[Lines from a collection]

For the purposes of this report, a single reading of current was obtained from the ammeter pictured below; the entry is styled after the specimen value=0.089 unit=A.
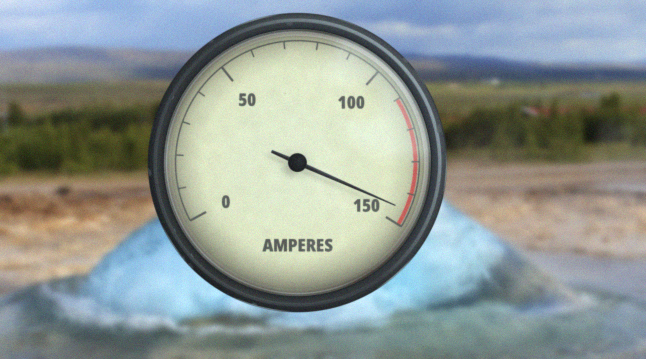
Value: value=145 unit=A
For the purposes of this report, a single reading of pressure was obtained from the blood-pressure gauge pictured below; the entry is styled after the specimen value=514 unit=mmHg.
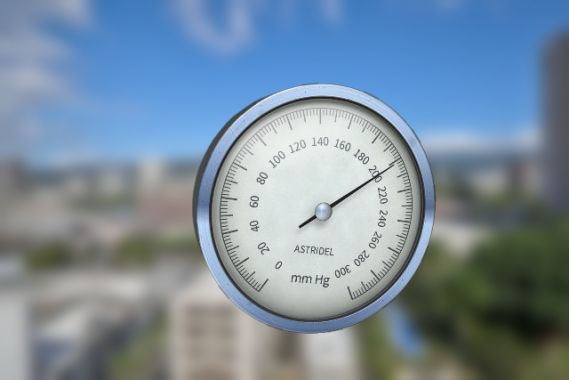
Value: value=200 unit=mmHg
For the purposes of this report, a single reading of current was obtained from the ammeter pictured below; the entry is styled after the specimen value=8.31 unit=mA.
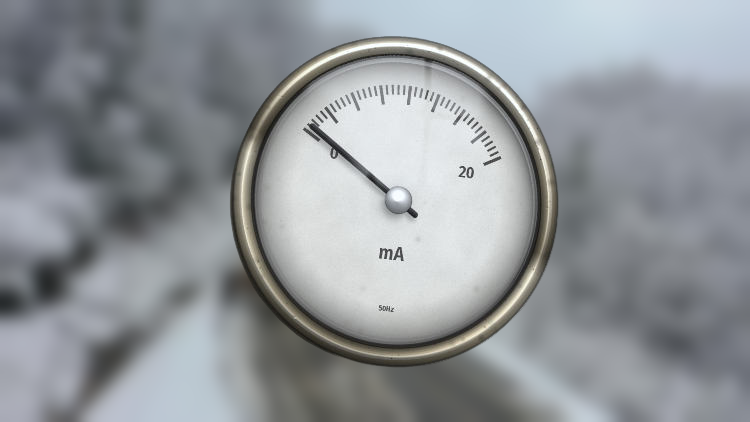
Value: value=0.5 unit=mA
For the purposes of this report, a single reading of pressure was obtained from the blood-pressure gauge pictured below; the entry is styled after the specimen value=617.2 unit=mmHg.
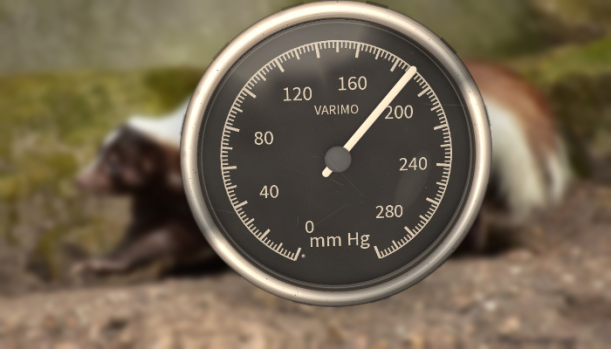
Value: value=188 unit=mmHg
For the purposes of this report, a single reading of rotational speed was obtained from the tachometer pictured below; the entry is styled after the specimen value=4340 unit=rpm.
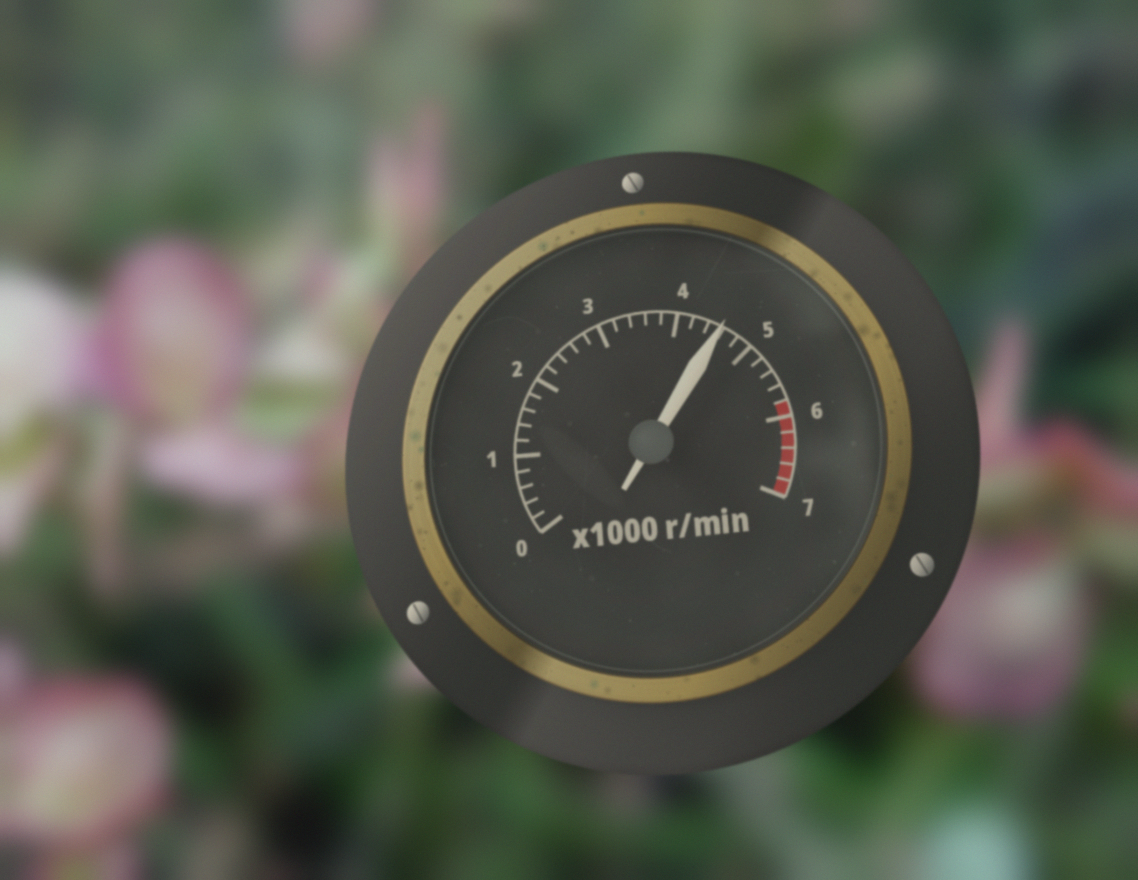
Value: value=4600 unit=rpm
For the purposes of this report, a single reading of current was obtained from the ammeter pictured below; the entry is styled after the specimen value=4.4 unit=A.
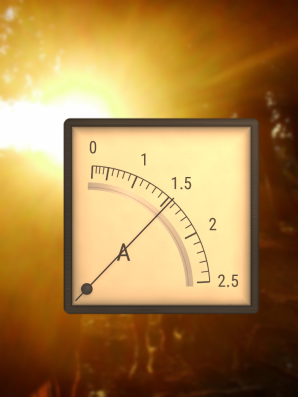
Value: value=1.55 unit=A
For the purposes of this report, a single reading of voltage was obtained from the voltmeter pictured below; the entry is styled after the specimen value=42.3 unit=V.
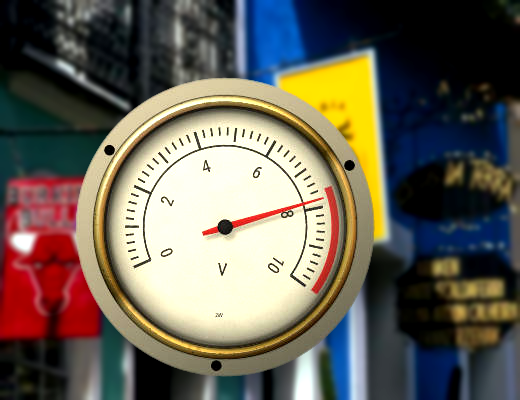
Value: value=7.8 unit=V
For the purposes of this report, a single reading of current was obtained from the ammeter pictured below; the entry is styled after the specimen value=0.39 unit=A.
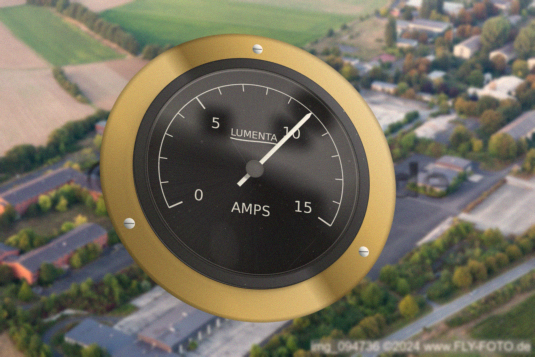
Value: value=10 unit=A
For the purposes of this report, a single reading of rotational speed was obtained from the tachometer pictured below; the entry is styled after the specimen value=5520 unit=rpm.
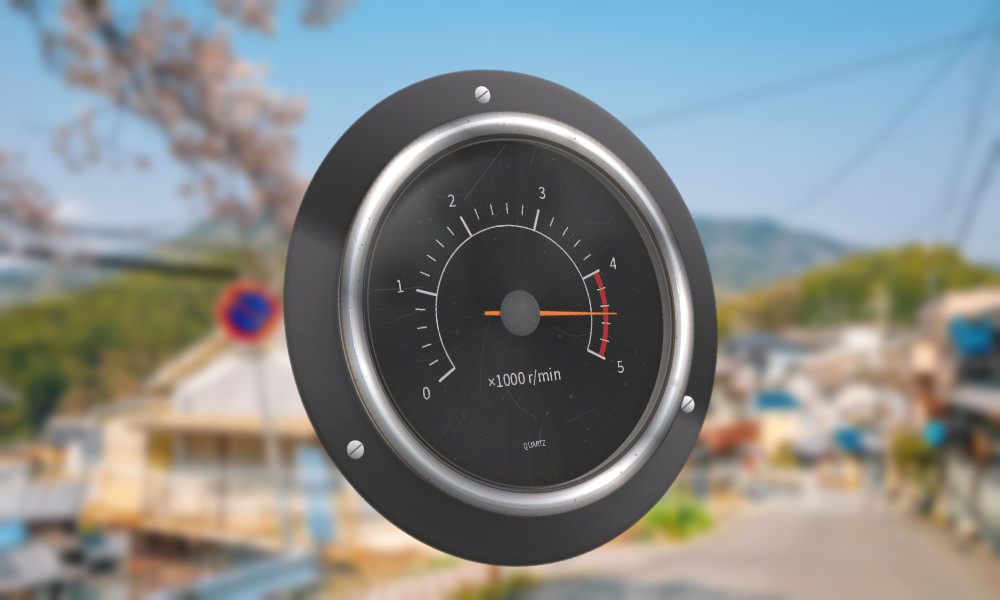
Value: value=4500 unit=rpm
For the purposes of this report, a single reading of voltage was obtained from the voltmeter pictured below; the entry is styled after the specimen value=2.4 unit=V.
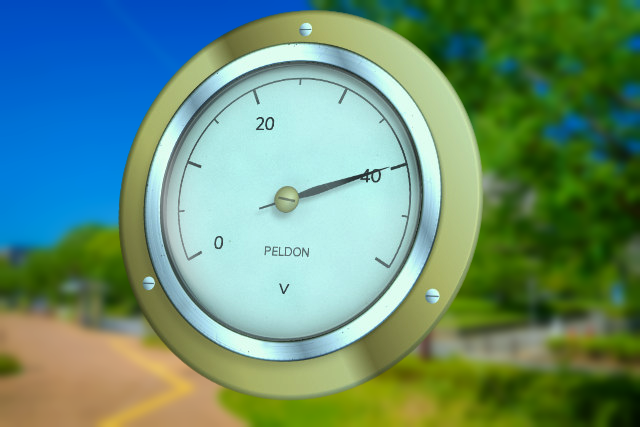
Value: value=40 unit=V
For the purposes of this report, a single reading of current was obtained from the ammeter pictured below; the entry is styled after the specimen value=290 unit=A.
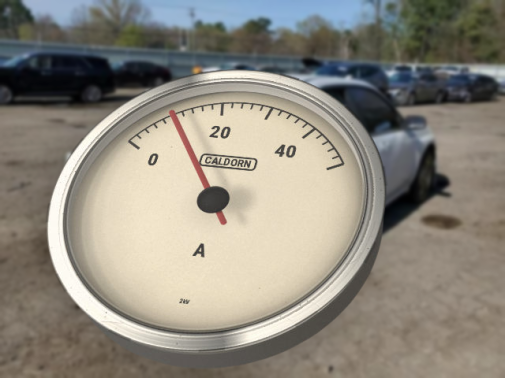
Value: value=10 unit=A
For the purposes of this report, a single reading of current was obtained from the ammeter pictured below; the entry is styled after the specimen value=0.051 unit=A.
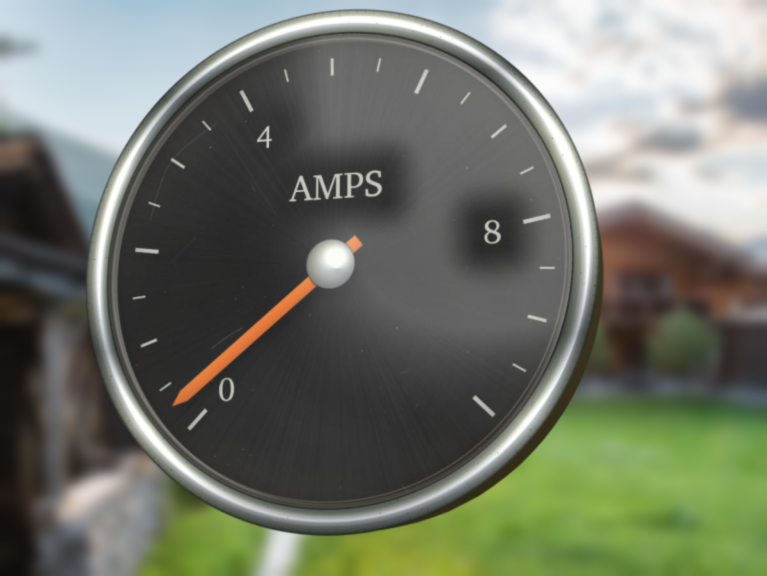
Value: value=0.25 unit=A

Exercise brief: Copy every one of the lines above word for word, leaving out the pictures.

Answer section:
For the purposes of this report, a single reading of current was obtained from the ammeter pictured below; the entry is styled after the specimen value=0.089 unit=A.
Value: value=145 unit=A
For the purposes of this report, a single reading of pressure was obtained from the blood-pressure gauge pictured below; the entry is styled after the specimen value=514 unit=mmHg.
Value: value=200 unit=mmHg
For the purposes of this report, a single reading of current was obtained from the ammeter pictured below; the entry is styled after the specimen value=8.31 unit=mA.
Value: value=0.5 unit=mA
For the purposes of this report, a single reading of pressure was obtained from the blood-pressure gauge pictured below; the entry is styled after the specimen value=617.2 unit=mmHg.
Value: value=188 unit=mmHg
For the purposes of this report, a single reading of rotational speed was obtained from the tachometer pictured below; the entry is styled after the specimen value=4340 unit=rpm.
Value: value=4600 unit=rpm
For the purposes of this report, a single reading of current was obtained from the ammeter pictured below; the entry is styled after the specimen value=4.4 unit=A.
Value: value=1.55 unit=A
For the purposes of this report, a single reading of voltage was obtained from the voltmeter pictured below; the entry is styled after the specimen value=42.3 unit=V.
Value: value=7.8 unit=V
For the purposes of this report, a single reading of current was obtained from the ammeter pictured below; the entry is styled after the specimen value=0.39 unit=A.
Value: value=10 unit=A
For the purposes of this report, a single reading of rotational speed was obtained from the tachometer pictured below; the entry is styled after the specimen value=5520 unit=rpm.
Value: value=4500 unit=rpm
For the purposes of this report, a single reading of voltage was obtained from the voltmeter pictured below; the entry is styled after the specimen value=2.4 unit=V.
Value: value=40 unit=V
For the purposes of this report, a single reading of current was obtained from the ammeter pictured below; the entry is styled after the specimen value=290 unit=A.
Value: value=10 unit=A
For the purposes of this report, a single reading of current was obtained from the ammeter pictured below; the entry is styled after the specimen value=0.051 unit=A.
Value: value=0.25 unit=A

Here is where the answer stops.